The original Book of the Month service was founded back in 1926 as a mail-order catalog. After multiple acquisitions over the years, the book sales business was eliminated by 2012; the company had difficulty competing with newcomer Amazon, Orlandi said.
But, according to Orlandi, Book of the Month has been on a multi-year growth trajectory after being relaunched by parent company Pride Tree Holdings in 2016. Book of the Month’s subscription business grew over 50% year-over-year during 2019 and 2020, and is on track to hit similar levels this year. “We relaunched it as a modern e-commerce club,” said Orlandi.
Customers can purchase or gift a membership plan for either three, six or 12-months intervals; the monthly subscription costs $14.99 per month (customers can save by signing up for a full year’s subscription for $149). On the first of every month, the company releases five new hardcover titles for subscribers to make one selection from.
Selections are shipped when members finalize their pick for that month. Members can also skip orders each month, but their book credit rolls over to be used at a later date during their plan’s period. There are additional perks to being a long-term subscriber. For instance, after their first year as a member, customers receive a free tote and one add-on book during their birthday month.
Today, the service’s goal is to target a younger, more digitally-savvy demographic while promoting discovery of book titles. The company’s membership base is largely young and female customers and falls within the 18-to-34 demographic. Since relaunching, Orlandi noted that 70% of titles selected by Book of the Month are by up-and-coming authors, over 80% were written by women and more than 40% written by authors of color. “We’ve been focused on promoting their [authors’] work throughout our customer acquisition marketing,” Orlandi said.

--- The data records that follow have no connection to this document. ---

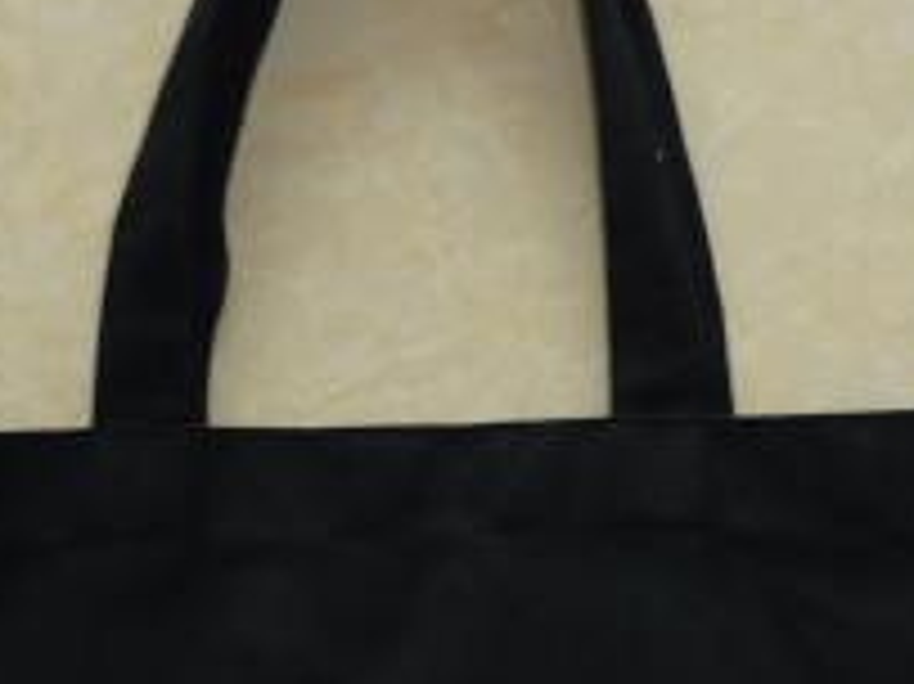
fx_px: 3430
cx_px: 401
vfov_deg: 11.2
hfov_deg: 15.2
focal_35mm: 130
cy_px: 828
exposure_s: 1/30
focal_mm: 5.5
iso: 100
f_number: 2.8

Over the past few years, Mother’s Day and the fourth quarter have been the biggest gifting sales period for Book of the Month. Following the holiday rush, January and February are the biggest redemptions for Book of the Month. “We also get a lot of new customers who want to try it while gifting it,” Orlandi said. The annual Book of the Year award, to be announced this month, also helps boost interest in memberships.
A curated inventory model
Book of the Month’s release calendar isn’t always tied to trending books or bestseller lists, Orlandi explained. The editorial panel’s monthly offerings are meant to give customers a range of books to choose from. The rotating selection often includes a mix of classic fiction, popular thrillers and contemporary memoirs — some of which overlap with current bestsellers.
This model is also accompanied by a supply chain that prepares prints months in advance. Book of the Month doesn’t have an on-demand printing process, per se, “but we do print our own books,” Orlandi said. “We work closely with a group of printers that are integrated into our operation.”
Over the past year, the company has been placing orders even earlier. “We used to order three months before a release, whereas now we do six months ahead,” Orlandi said. This year, the company started preparing for its Black Friday and Cyber Monday sale in June. “We probably over-prepared back then, but that helped us get inventory ready to go in time,” Orlandi said.
As for excess inventory, Book of the Month stores those titles in its warehouses to sell as order add-ons, which costs an additional $9.95 for each book. “We eventually sell through the extra books,” Orlandi said.
Venky Ramesh, vp of consumer products and distribution at consulting firm EPAM Systems, said more and more customers are looking for “high perceived value” subscriptions.
“In a time where demand and supply uncertainties co-exist, subscriptions provide demand predictability,” Ramesh said. This allows companies to plan ahead and have the product in their customers’ hands on time. However, Ramesh also noted that to retain customers, subscription-based brands have to provide customers with the flexibility to change plans or order quantities to avoid cancellations.
For its future roadmap, Orlandi said Book of the Month will work on growing its core membership, including expanding into older age demographics. “Over time, we want to approach audiobooks and e-book formats to add more value for members,” he said.